• _Activity_: Give an exact reproduction of the lines from the one with "logical shift left" to the final line of the entries below, both ends included, and omit the pictures.
====== Records for this task ======
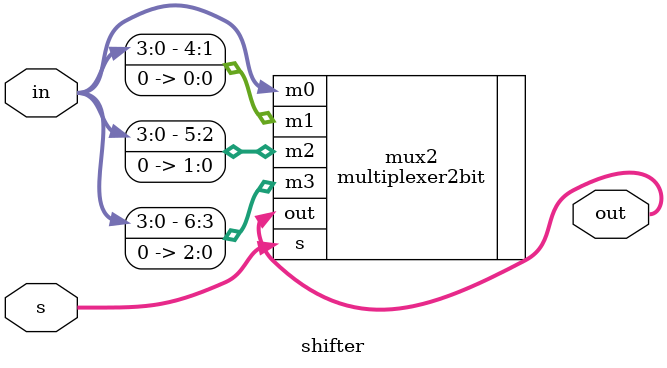
<source format=sv>
`timescale 1ns / 1ns

module shifter
          ( input   logic [3:0] in,   // input
            input   logic [1:0] s,    // shift
            output  logic [7:0] out); // set to input <<< shift

/* ====================================== INSERT CODE HERE ====================================== */


// assuming missing bits are automatically padded, as it happens when I run the testbench.
multiplexer2bit mux2 (
  .m0({in}), // no shift
  .m1({in, 1'b0}), // 1 logical shift left
  .m2({in, 2'b00}), // 2 LSL
  .m3({in, 3'b000}), // 3 LSL
  .s(s), // select to output m0/m1/m2/m3 
  .out(out) 
);


/* ============================================================================================== */

endmodule

</source>
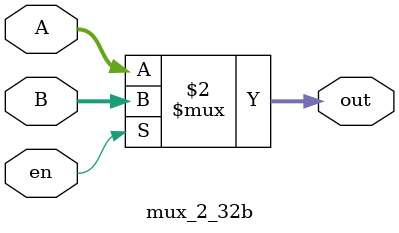
<source format=v>
`timescale 1ns / 1ps
module mux_2_32b(
	input en,
	input [31:0] A, B,	
	output [31:0] out
);
	assign out=(en==0)?A:B;
endmodule


</source>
======
• _Your response_:
  .m1({in, 1'b0}), // 1 logical shift left
  .m2({in, 2'b00}), // 2 LSL
  .m3({in, 3'b000}), // 3 LSL
  .s(s), // select to output m0/m1/m2/m3 
  .out(out) 
);


/* ============================================================================================== */

endmodule

</source>
<source format=v>
`timescale 1ns / 1ps
module mux_2_32b(
	input en,
	input [31:0] A, B,	
	output [31:0] out
);
	assign out=(en==0)?A:B;
endmodule


</source>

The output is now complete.